Das Gewerkschaftsgesetz von 1950 beinhaltete 5 Kapitel und 26 Artikel, die die generellen Richtlinien, Rechte und Pflichten der Gewerkschaft, ihren Status als Basisorganisation, ihre Finanzierung, und weitere Maßstäbe festlegte. Die Paragraphen waren klar und übersichtlich, der Inhalt prägnant. Der Schwerpunkt lag auf ihrer Eigenschaft als Graswurzelorganisation. Das Gewerkschaftsrecht berechtigte
alle Lohnarbeiter zur Gründung von Gewerkschaften, legte den Allgemeinen Chinesischen Arbeiterbund (ACGB) als höchstes Führungsorgan der Gewerkschaften fest, berechtigte die
Unternehmensgewerkschaft zur Teilnahme an Verhandlung und Abschluss des kollektiven Vertrags zwischen Produktionsmanagement, Arbeit und Kapital, und legte die monatliche Zahlung der Gewerkschaftsbeiträge durch die Basisunternehmen fest, etc. Das Gesetz trieb die Entwicklung der Gewerkschaftsbewegung weiter voran. Obwohl sich die Situation innerhalb der folgenden Jahrzehnte stark veränderte, blieben die Strukturen des Gewerkschaftsrechtes bis zum Erlass des neuen Gewerkschaftsrechtes 1992 weitgehend unverändert.

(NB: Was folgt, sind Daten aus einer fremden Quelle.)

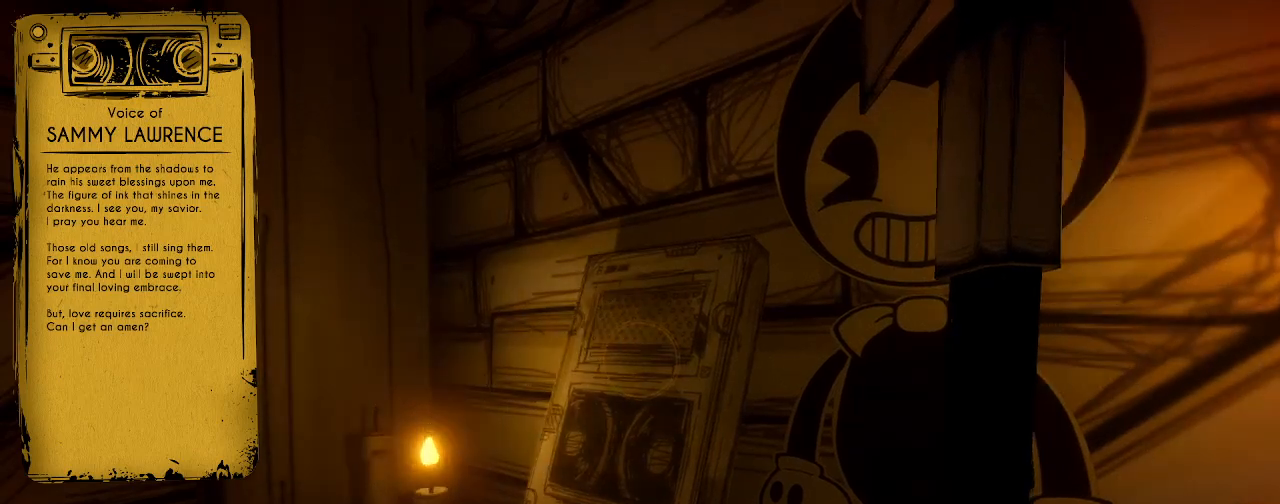
{"keys": [], "mouse": [], "events": []}
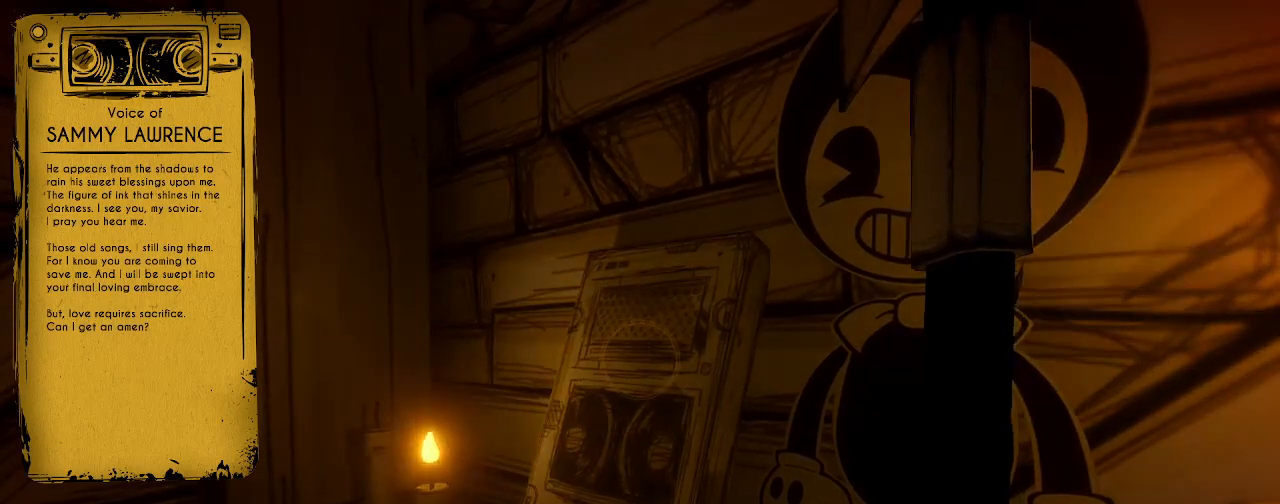
{"keys": [], "mouse": [], "events": []}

2.2 Die Gewerkschaftsbewegung erfährt Rückschläge und stellt ihre Aktivitäten ein


Diese Entwicklung zeichnete sich in den knapp 25 Jahren zwischen 1952 und 1976 ab. Der Fall der Gewerkschaftsbewegung zeigt, wie sensibel die chinesische Demokratie und der Aufbau des
Rechtssystems auf Rückschläge reagierten. Auf der vom 13. bis 23. Dezember 1951 abgehaltenen Konferenz zum Ausbau der Parteiorganisationen kritisierte Li Lisan u.a., dass „der kurzsichtige Experimentalismus und die Distanz zu den Parteiführern eine Distanz zur Realität und zu den Massen schaffe und somit Tendenzen einer sozialdemokratischen Partei offenbare“. Diese Kritik verwirrte die Gewerkschaftskader zusätzlich und beeinflusste die Anfänge der Gewerkschaftsarbeit erheblich.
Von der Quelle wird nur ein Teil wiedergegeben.